Servo owner speaks up on Weipa's fuel prices

The high cost of fuel around the nation has put service station owners in the spotlight – sometimes for the wrong reasons. Richard Ireland is one of the directors of Weipa Servicentre and explains why the price in the Western Cape is different to other outlets ...


Weipa Servicentre director Richard Ireland (inset) has explained how Weipa’s fuel prices are determined.

THERE has been a high level of anxiety over the price of fuel in Weipa and indeed throughout Australia.

Shell’s provision of fuel in Weipa is undertaken under a contractual arrangement with Rio Tinto.

From time to time, this is put to tender by Rio Tinto, and the resulting outcome will designate the brand of fuel available for the town through Weipa Servicentre.

I understand that bulk fuel is delivered through the Weipa port some 12 times a year.

Notwithstanding that, there is a widely held assumption that Shell would strike the cost for that fuel at the time of delivery into Weipa Port; this is not the case for purchases by Weipa Servicentre.

Our purchase price is set on our site’s actual day of delivery.

We can expect a different buy price every day of the year.

Called the ‘Gate Price’, this is common for the retail fuel industry throughout Australia.

The Gate Price is calculated by fuel wholesalers, such as Mobil, BP and Shell, based on their confidential internal calculations.

Weipa Servicentre has no influence or visibility in that process and purchases the fuel under a supply agreement with Shell – essentially like a franchise agreement.

Once we know the Gate Price for fuel purchased on a particular day, including federal excise tax, GST and an additional road delivery charge, we can calculate the average cost for each type of fuel held.

Our two sites – Evans Landing and Boundary Road – have very different sales volumes and delivery patterns.

For fairness to the consumer and our business, it is necessary to calculate the average cost of fuel after each delivery for each fuel type.

Once that average cost per litre for stock on hand is calculated, we add a fixed cents per litre margin.

We do not add a percentage margin, as this would be unfair on consumers in times such as this when fuel prices spike.

This margin is to cover a range of retailing costs relating to administration, wages, power, leases, rates, corporate taxes and other government charges on retailing activities, other expenses of running the business and return on investment.

This arrives at the retail price.

Our fixed cents per litre margin was established before 2009 and is increased periodically by All groups CPI for Australia(series ID A2325846C), as published by the Australian Bureau of Statistics.

This CPI change was not applied to the margin between December 2017 and March 2020, and again, it was not applied between March 2020 and March 2022.

In those three and two-year periods, we absorbed the increase in CPI as a “real” reduction in margin through the periods.

The increased cost of running the Servicentre with 46 employees, additional power for extra refrigeration and air-conditioning and other expenses under the new build forced us to update the CPI in early March.

Still, significantly, we DID NOT increase the margin in real terms above the CPI-adjusted formula fixed cents that we have applied since before 2009.

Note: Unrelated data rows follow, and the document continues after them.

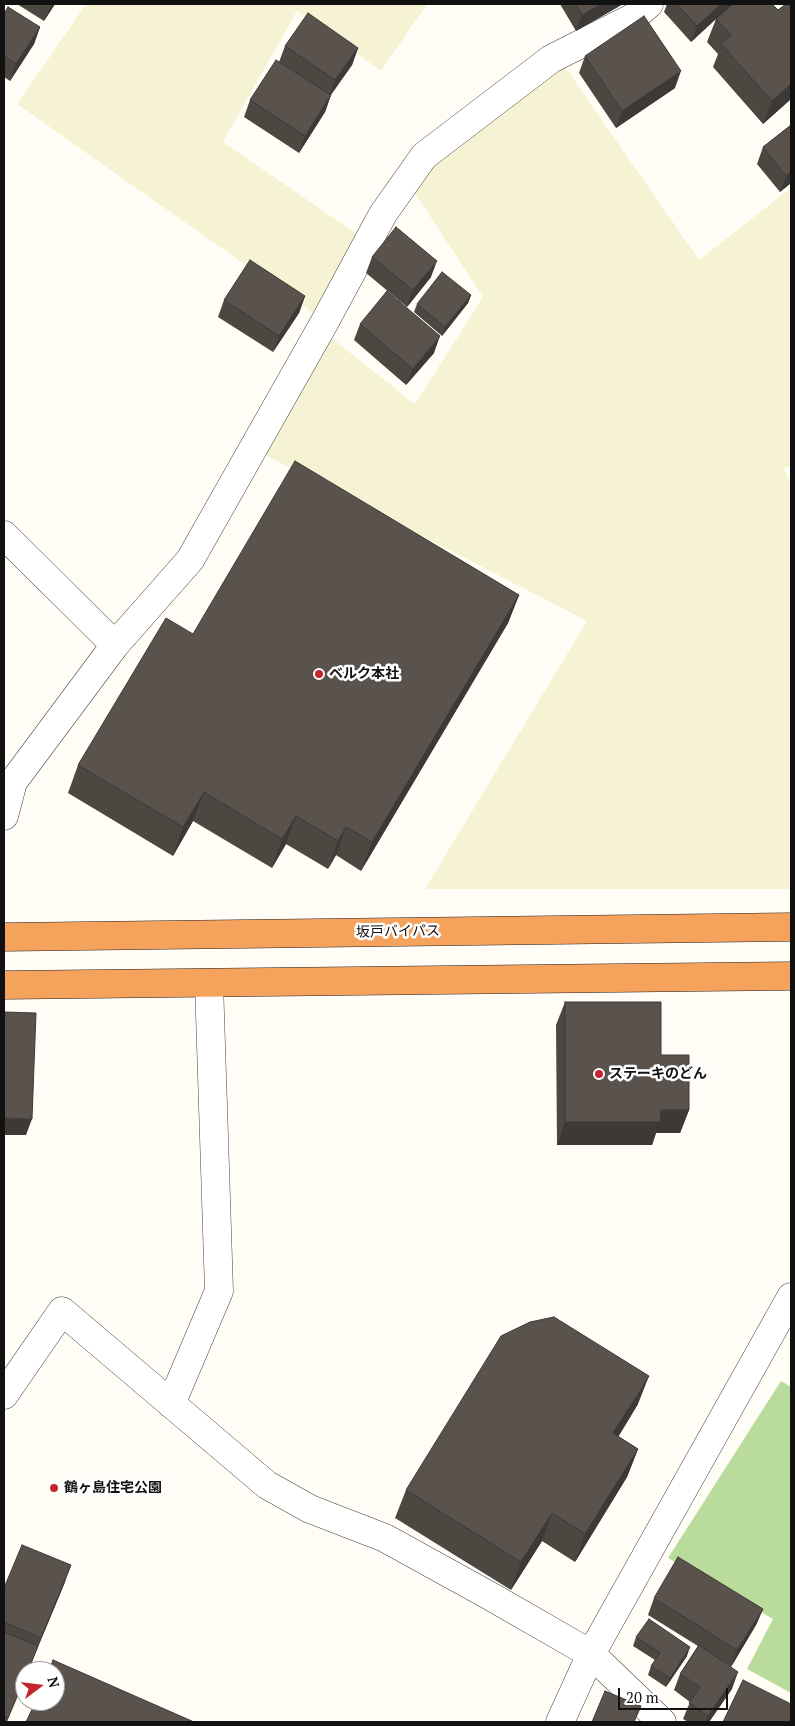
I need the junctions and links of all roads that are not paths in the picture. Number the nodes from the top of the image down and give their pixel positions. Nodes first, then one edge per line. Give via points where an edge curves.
1 (649, 4) edge
2 (4, 535) edge
3 (115, 645) junction
4 (4, 816) edge
5 (791, 928) edge
6 (4, 938) edge
7 (791, 976) edge
8 (209, 983) junction
9 (4, 985) edge
10 (791, 1297) edge
11 (4, 1395) edge
12 (171, 1404) junction
13 (591, 1654) junction
14 (560, 1722) edge
15 (662, 1722) edge

1 - 3 street via 634,17 551,59 424,156 383,214 190,560
2 - 3 street
3 - 4 street via 13,782
5 - 6 highway, 坂戸バイパス
7 - 8 highway
8 - 9 highway
8 - 12 street via 219,1291
10 - 13 street
11 - 12 street via 62,1311
12 - 13 street via 267,1485 310,1509 385,1538
13 - 14 street
13 - 15 street

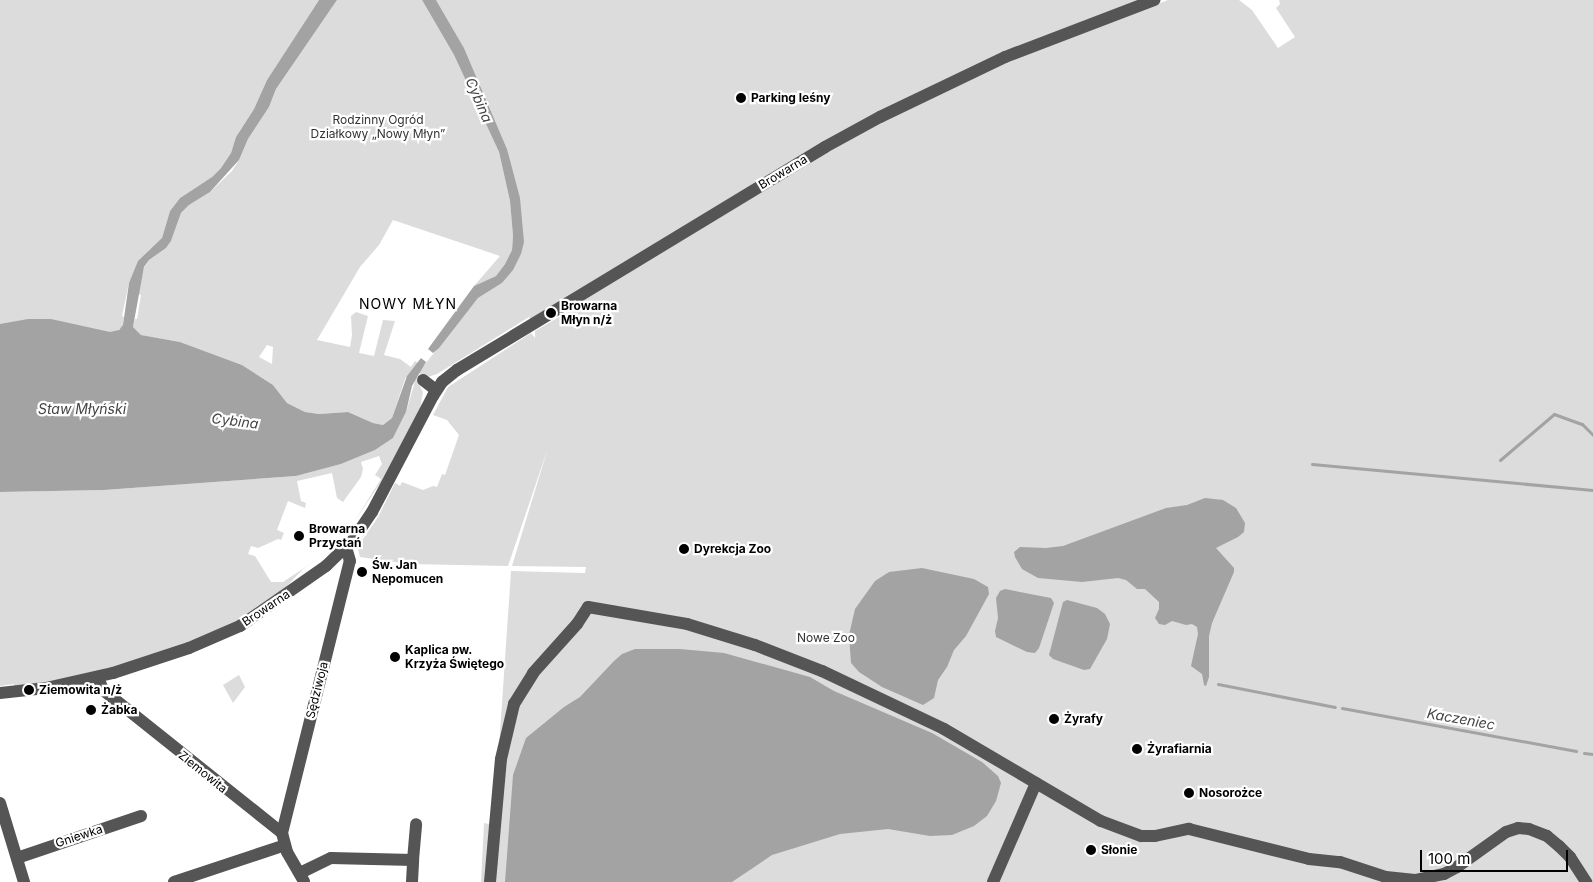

On March 10, 2022, we experienced a one-day increase in our fuel cost price that should have been calculated through to a retail price increase of 19 cents on unleaded fuel and 31 cents on diesel.

Our manager decided not to increase the prices by that much in one day and implemented price rises at 9.08am and after the close of trading at 8.08pm that day.

Then again, after the close of trading at 8.08pm on the 11th, ready for Saturday morning.

By the time the Friday evening price was implemented for the Saturday start of trading, we had received fuel at yet a further increased cost, which caused a further rise in the price.

This made the increase a total of 25 cents for unleaded 42 cents for diesel over three days.

These increases were a catalyst for a social media storm in which we have, unfortunately, unfairly received the blame for price increases.

Our staff have been ill-treated and abused and our reputation damaged. At the same time, we lost margin trying to absorb some of the shock increases and have not arrived at any additional margin.

I note one social media comment that claimed the price went up three times in one day.

The sign on March 10 would have said 2.099/2.229 at 6am when we opened. It changed to 2.169/2.289 at 9.08am after we received our new cost.

We absorbed that rise on that day to such an extent we were effectively making a nett loss on every litre of fuel sold.

Then after the close of trading at 8pm, the sign was set to 2.239/2.349, ready for the following day at 6am. An observer may have seen three prices, but we did not trade at three prices.

An additional source of misunderstanding may be the knowledge that some employees within the Rio Tinto Weipa sites have regarding Rio Tinto’s cost of fuel.

From customer feedback to staff, I understand that a cost price is displayed on-site in some mine areas.

The description of this price appears to be Rio Tinto’s contract price which is rightfully based on their substantial buying power and is without the federal excise tax of 44.2 cents, or GST.

I, too, would be incensed if I thought that price per litre was the buy price for the Weipa Servicentre.

I can assure all concerned it is nothing like our cost. Weipa Servicentre and our family take pride in our fairness and good business practices.

I trust this explanation assists in understanding the situation and that we have not, do not and will not seek to take advantage of the Weipa community.

We have been in the town for over 50 years, and we attach a good deal of pride to the way we conduct ourselves in business and the offerings that we make through Weipa Servicentre.

It is frustrating and disappointing that we are the subject of complaint and innuendo without being asked how it works, especially when we try so hard to do the right thing at every turn.

There is another factor at play in the world fuel price at present – the war against Ukraine.

I take the view that the Western world has a choice.

Either don’t disrupt the balance of prices in our markets and pretend the Ukrainian people don’t matter; or accept there is a – hopefully – short-term disruption to our economy and support the children, women and men of Ukraine in whatever way we can.

Either way, there is a cost – on our conscience or our wallet.

I trust this assists your understanding.